Friday, May 08, 2015

Isn't there a name for this?

The New Zealand government is currently trying to negotiate a "free-trade agreement" (which will as usual be nothing of the sort) with Saudi Arabia and the Gulf Cooperation Council. But there's a problem: banning live sheep exports upset Hamood Al Ali Khalaf, a powerful Saudi businessman. So they gave him $6 million to make his objections go away:
The Government's spent millions of taxpayer dollars kitting out a farm with top-of-the-line New Zealand equipment and hundreds of sheep to "compensate" a Saudi businessman.

ONE News has learned that the Government has spent $6 million air freighting 900 pregnant ewes and farming equipment to Hamood Al Ali Khalaf's farm in Saudi Arabia.

According to Mr Al Ali Khalaf's business partner, Sydney-based George Assaf, everything from the fencing to "the shed and the wool shed and the yards and the drafting machines, the weighing, the scales, you mention it, it's all from New Zealand".

Mr Assaf says the deal was done to "compensate" the pair over a six-year-old ban of live sheep exports in which they say they lost hundreds of millions of dollars.

He says New Zealand was told "unless you fix that part of it, we won't sign" the free trade deal between New Zealand and the Gulf States.


National: gives $6 million to a foreign millionaire while kiwi kids go to school hungry.

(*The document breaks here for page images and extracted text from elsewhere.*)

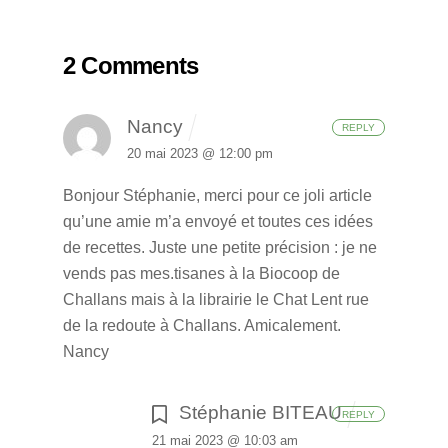
2 Comments
Nancy
REPLY
20 mai 2023 @ 12:00 pm
Bonjour Stéphanie, merci pour ce joli article
qu’une amie m’a envoyé et toutes ces idées
de recettes. Juste une petite précision : je ne
vends pas mes.tisanes à la Biocoop de
Challans mais à la librairie le Chat Lent rue
de la redoute à Challans. Amicalement.
Nancy
Stéphanie BITEAU
REPLY
21 mai 2023 @ 10:03 am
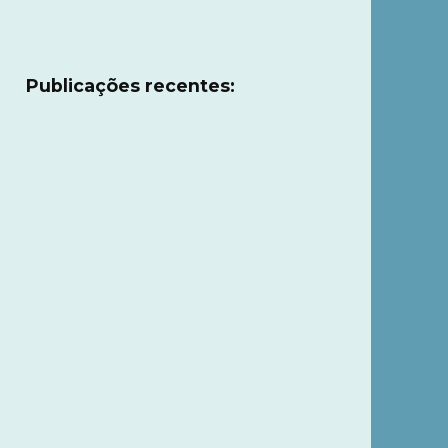
Publicações recentes:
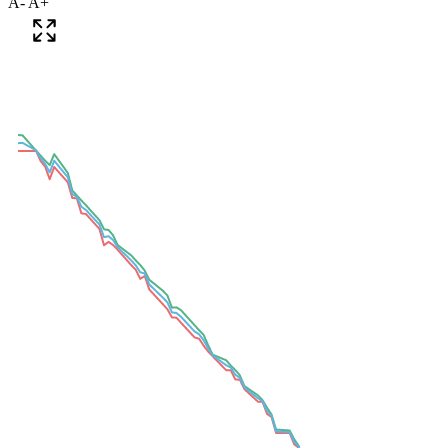
A-
A+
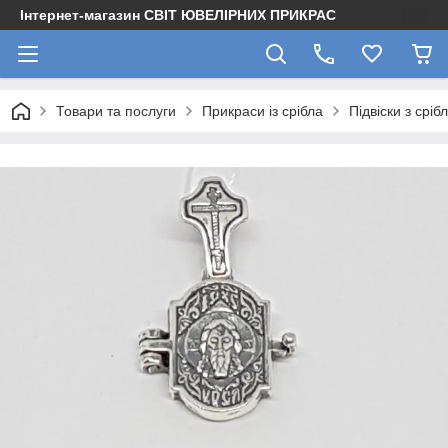
Інтернет-магазин СВІТ ЮВЕЛІРНИХ ПРИКРАС
Товари та послуги
Прикраси із срібла
Підвіски з сріб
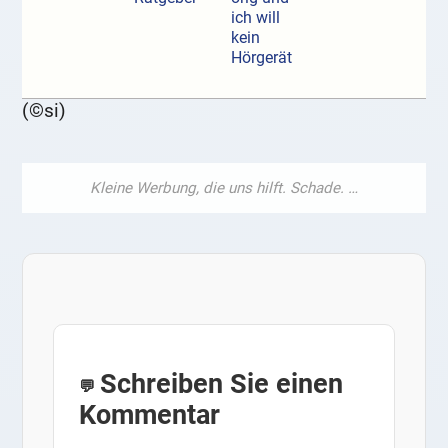
ich will
kein
Hörgerät
(©si)
Schreiben Sie einen
Kommentar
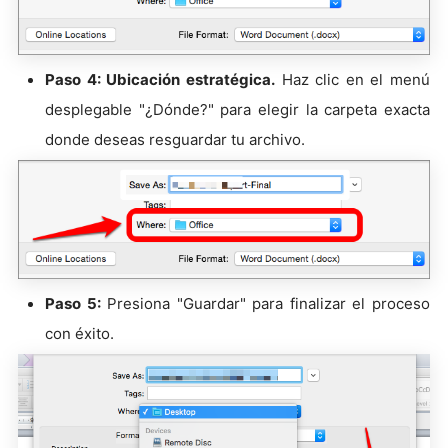
Paso 4: Ubicación estratégica.
Haz clic en el menú
desplegable "¿Dónde?" para elegir la carpeta exacta
donde deseas resguardar tu archivo.
Paso 5:
Presiona "Guardar" para finalizar el proceso
con éxito.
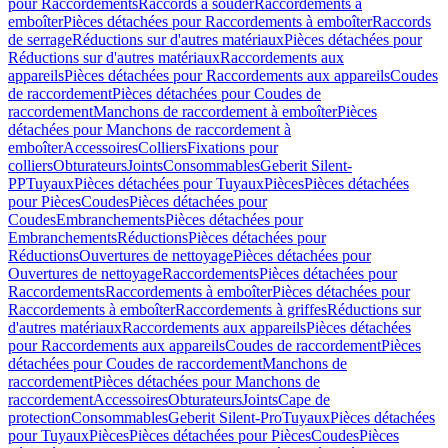
pour Raccordements
Raccords à souder
Raccordements à
emboîter
Pièces détachées pour Raccordements à emboîter
Raccords
de serrage
Réductions sur d'autres matériaux
Pièces détachées pour
Réductions sur d'autres matériaux
Raccordements aux
appareils
Pièces détachées pour Raccordements aux appareils
Coudes
de raccordement
Pièces détachées pour Coudes de
raccordement
Manchons de raccordement à emboîter
Pièces
détachées pour Manchons de raccordement à
emboîter
Accessoires
Colliers
Fixations pour
colliers
Obturateurs
Joints
Consommables
Geberit Silent-
PP
Tuyaux
Pièces détachées pour Tuyaux
Pièces
Pièces détachées
pour Pièces
Coudes
Pièces détachées pour
Coudes
Embranchements
Pièces détachées pour
Embranchements
Réductions
Pièces détachées pour
Réductions
Ouvertures de nettoyage
Pièces détachées pour
Ouvertures de nettoyage
Raccordements
Pièces détachées pour
Raccordements
Raccordements à emboîter
Pièces détachées pour
Raccordements à emboîter
Raccordements à griffes
Réductions sur
d'autres matériaux
Raccordements aux appareils
Pièces détachées
pour Raccordements aux appareils
Coudes de raccordement
Pièces
détachées pour Coudes de raccordement
Manchons de
raccordement
Pièces détachées pour Manchons de
raccordement
Accessoires
Obturateurs
Joints
Cape de
protection
Consommables
Geberit Silent-Pro
Tuyaux
Pièces détachées
pour Tuyaux
Pièces
Pièces détachées pour Pièces
Coudes
Pièces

But that snark aside, there's a name for this sort of activity, of paying people so that you get your policy: its called bribery. And if Khalaf was a public official, rather than just a rich prick who had officials in his pocket, it would be a crime.

(No, I don't buy the use of the term "compensation". "Compensation" implies wrongdoing. And we did nothing wrong by banning the trade in misery of live sheep exports. Quite the opposite, in fact. The fact that we're supposedly paying compensation for this simply heaps obscenity on obscenity).